New Zealand singer and songwriter Lorde attends The Metropolitan Museum of Art's Costume Institute benefit gala celebrating the opening of the "In America: A Lexicon of Fashion" exhibition on Sept. 13, 2021, in New York City.

It’s ‘huge for our language’: Lorde’s new Māori-language EP strikes a chord with NZ’s Indigenous community

The release of “Te Ao Mārama,” which comes during Māori Language Week, has received a wide range of reactions from New Zealand’s Indigenous community.

New Zealand pop star Lorde’s new record “Solar Power” dropped a few weeks ago.

Now, the singer has released an album entitled “Te Ao Mārama,” or “World of Light” with five tracks from “Solar Power” adapted to Māori, the language of the Indigenous Māori people of New Zealand.

Lorde, who has described the project as “powerful” and a “starting point” of a journey, is not Māori — nor does she speak the language, but she had a wide range of consultants, including some Māori elders, for the songs’ cultural and language adaptation.

Hēmi Kelly, a full-time lecturer in Māori at the Auckland University of Technology who advised Lorde on the album, said that before getting involved, he sat down with the artist to get to know her and her intentions.

“One of the big pushes of this whole movement is that the language be normalized so that it sits alongside English here in New Zealand and in our society, and it’s given the same recognition. And the intentions of Lorde aligned with those efforts.” 

Hēmi Kelly, lecturer in Māori at the Auckland University of Technology

“One of the big pushes of this whole movement is that the language be normalized so that it sits alongside English here in New Zealand and in our society, and it’s given the same recognition. And the intentions of Lorde aligned with those efforts,” Kelly said. 

The release, which comes during Māori Language Week, has received a wide range of reactions from the Indigenous community and others across the country.

These types of collaborations are important to Eruera Keepa, a Māori communications specialist in Rotorua, a town in New Zealand’s North Island. Keepa says the album leaves him feeling proud. His favorite song is “Te Ara Tika,” or “The Path” 

“…[T]o hear our native tongue broadcast to a wider audience outside of NZ is huge for our language.”

Eruera Keepa, communication’s spacialist

“Although it might not seem like a big thing, it actually is a big thing. Because sometimes that’s where a lot of issues happen is through the lack of consultation. So, to hear our native tongue broadcast to a wider audience outside of New Zealand is huge for our language.”
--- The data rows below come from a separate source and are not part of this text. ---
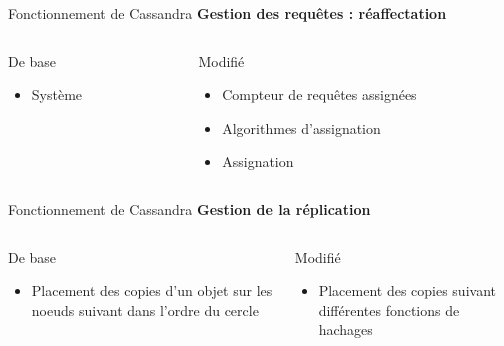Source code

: \documentclass{beamer}
\newcommand{\success}{\color{SuccessGreen}\CheckmarkBold}
\newcommand{\fail}{\color{FailedRed}\XSolidBold}
\begin{document}
\begin{frame}{Fonctionnement de Cassandra}
\textbf{Gestion des requêtes : réaffectation}
\begin{columns}
\begin{column}[c]{5cm}
\begin{block}{De base}
\begin{itemize}
	\item Système 
\end{itemize}
\end{block}
\end{column}

\begin{column}[c]{5cm}
\begin{block}{Modifié}
\begin{itemize}
	\item[\success] Compteur de requêtes assignées
	\item[\fail] Algorithmes d'assignation
	\item[\fail] Assignation
\end{itemize}
\end{block}
\end{column}
\end{columns}
\end{frame}

\begin{frame}{Fonctionnement de Cassandra}
\textbf{Gestion de la réplication}
\begin{columns}
\begin{column}[c]{5cm}
\begin{block}{De base}
\begin{itemize}
	\item Placement des copies d'un objet sur les noeuds suivant dans l'ordre du cercle
\end{itemize}
\end{block}
\end{column}

\begin{column}[c]{5cm}
\begin{block}{Modifié}
\begin{itemize}
	\item[\success] Placement des copies suivant différentes fonctions de hachages
\end{itemize}
\end{block}
\end{column}
\end{columns}
\end{frame}
\end{document}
Lorde’s tracks in Māori are available on the singer’s YouTube channel with both Māori and English subtitles. Though many listeners won’t understand the Māori lyrics, Keepa hopes the songs introduce many to the language. 
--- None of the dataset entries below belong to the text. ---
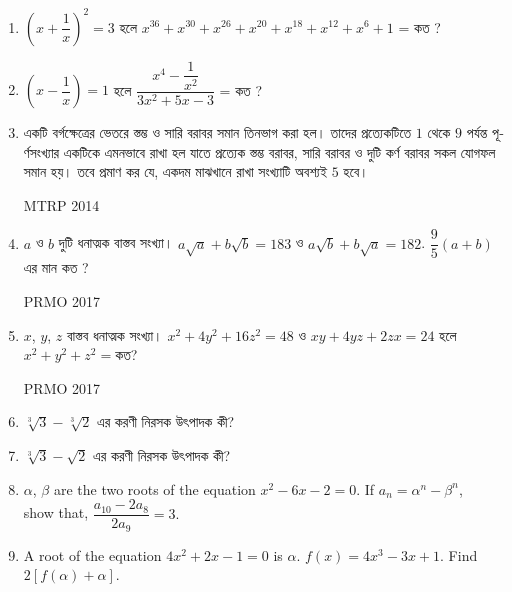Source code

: \documentclass[11pt, a4paper]{article}
\begin{document}
\begin{enumerate}
	\item $ \left( x + \dfrac{1}{x} \right)^2 = 3 $ \textbengali{হলে} $ x^{36} + x^{30} + x^{26} + x^{20} + x^{18} + x^{12} + x^{6} + 1 $ = \textbengali{কত} ?
	
	\item $ \left( x - \dfrac{1}{x} \right) = 1$ \textbengali{হলে} $ \dfrac{x^4 - \dfrac{1}{x^2}}{3x^2 + 5x - 3} $ = \textbengali{কত} ?
	
	\item \textbengali{একটি বর্গক্ষেত্রের ভেতরে স্তম্ভ ও সারি বরাবর সমান তিনভাগ করা হল। তাদের প্রত্যেকটিতে} $1$ \textbengali{থেকে} $9$ \textbengali{পর্যন্ত পূর্ণসংখ্যার একটিকে এমনভাবে রাখা হল যাতে প্রত্যেক স্তম্ভ বরাবর, সারি বরাবর ও দুটি কর্ণ বরাবর সকল যোগফল সমান হয়। তবে প্রমাণ কর যে, একদম মাঝখানে রাখা সংখ্যাটি অবশ্যই} $5$ \textbengali{হবে।} 
	\begin{flushright}
		 MTRP 2014
	\end{flushright}
	
	\item $a$ \textbengali{ও} $b$ \textbengali{দুটি ধনাত্মক বাস্তব সংখ্যা।} $ a\sqrt{a} + b\sqrt{b} = 183 $ \textbengali{ও} $ a\sqrt{b} + b\sqrt{a} =182 $. $ \dfrac{9}{5} \left( a+b \right) $ \textbengali{এর মান কত ?}
	 \begin{flushright}
	 	PRMO 2017
	\end{flushright}	  
	
	
	\item $x$, $y$, $z$ \textbengali{বাস্তব ধনাত্মক সংখ্যা।} $x^2 + 4y^2 + 16z^2 = 48$ \textbengali{ও} $xy + 4yz + 2zx = 24$ \textbengali{হলে} $x^2 + y^2 + z^2 = $\textbengali{কত?}
	\begin{flushright}
	 	PRMO 2017
	\end{flushright}	
	
	
	\item $\sqrt[3]{3} - \sqrt[3]{2}$ \textbengali{এর করণী নিরসক উৎপাদক কী?}
	
	\item $\sqrt[3]{3} - \sqrt{2}$ \textbengali{এর করণী নিরসক উৎপাদক কী?}

	\item $\alpha$, $\beta$ are the two roots of the equation $x^2 -6x - 2 = 0$. If $a_n = \alpha^n - \beta^n$, \\ show that, $\dfrac{a_{10} - 2a_8}{2a_9} = 3.$
	
	\item A root of the equation $4x^2 + 2x - 1 = 0$ is $\alpha$. $f(x) = 4x^3 - 3x + 1$. Find $2[f(\alpha) + \alpha].$
	

\end{enumerate}
\end{document}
But for other Māori people, Lorde singing in their language has brought up a painful history of alienation during New Zealand’s colonization.

“Removal of the Māori language was used by colonizers to marginalize, isolate, oppress, disenfranchise Māori from being Māori.” 

Kiri Dell,researcher 

“Removal of the Māori language was used by colonizers to marginalize, isolate, oppress, disenfranchise Māori from being Māori,” said Kiri Dell, a researcher of economic development of Māori and other Indigenous communities in New Zealand.
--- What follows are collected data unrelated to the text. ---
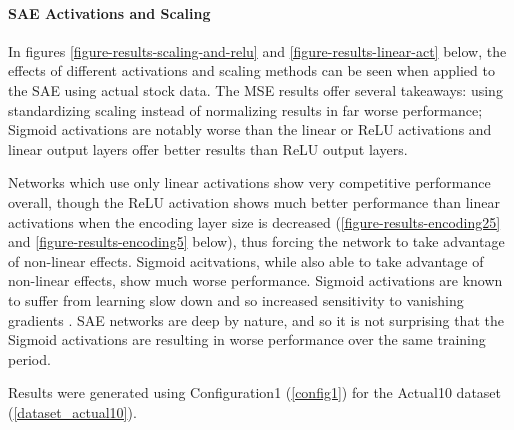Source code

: \documentclass[a4paper,latin]{paper}
\begin{document}
\paragraph{SAE Activations and Scaling}\label{results_sae_activations_scaling}

In figures \ref{figure-results-scaling-and-relu} and \ref{figure-results-linear-act} below, the effects of different activations and scaling methods can be seen when applied to the SAE using actual stock data. The MSE results offer several takeaways: using standardizing scaling instead of normalizing results in far worse performance; Sigmoid activations are notably worse than the linear or ReLU activations and linear output layers offer better results than ReLU output layers. \newline

 Networks which use only linear activations show very competitive performance overall, though the ReLU activation shows much better performance than linear activations when the encoding layer size is decreased (\ref{figure-results-encoding25} and \ref{figure-results-encoding5} below), thus forcing the network to take advantage of non-linear effects. Sigmoid acitvations, while also able to take advantage of non-linear effects, show much worse performance. Sigmoid activations are known to suffer from learning slow down and so increased sensitivity to vanishing gradients . SAE networks are deep by nature, and so it is not surprising that the Sigmoid activations are resulting in worse performance over the same training period. \newline

Results were generated using Configuration1 (\ref{config1}) for the Actual10 dataset (\ref{dataset_actual10}).\newline

\end{document}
“So, whenever the Māori language is a topic, it is a sore one because of the pain that has been associated with its strategic removal by the colonizers, of our Indigenous communities.”

In this Feb. 6, 2015 photo, dancers twirl white
In this Feb. 6, 2015 photo, dancers twirl white “poi” balls as part of an indigenous Maori performance, in Waitangi, New Zealand, to mark the 175th anniversary of the signing of the country’s founding document, the Treaty of Waitangi.Nick Perry/AP

Dell said she is unsure about how much celebrity awareness is needed for a language to survive. When she heard the album, she said she didn’t feel much because she doesn’t look up to people like Lorde to engage in her Māori identity.

Instead, she turns to people like her mom, Hinetu Dell, a former teacher who grew up during a time when the language was even less accepted than it is now.

Today, only 20% of the Māori population and 3% of all Kiwis can speak Māori, according to a recent statement from the Māori Party.

Māia Week, in Waiheke Island, in the Hauraki Gulf of New Zealand, said the Māori language continues to face an uphill and often racist battle.

As an Indigenous person, she said she sometimes feels defensive when non-Māori celebrities insert themselves into the conversation. Week stressed that she hopes that Lorde will continue to stand with Māori communities as they fight systemic racism across the board.

“Don’t let this be a one-time thing. Let this start a journey. Stand with us. Uplift us. Listen to us. Because, as an Indigenous person, it’s painful going through this continued colonization,” Week said.

As this conversation has unfolded online, many people have been highlighting their own favorite Māori musicians. While some Māori songwriters and singers enjoy large followings in New Zealand, hearing Indigenous languages on commercial radio in New Zealand is rare.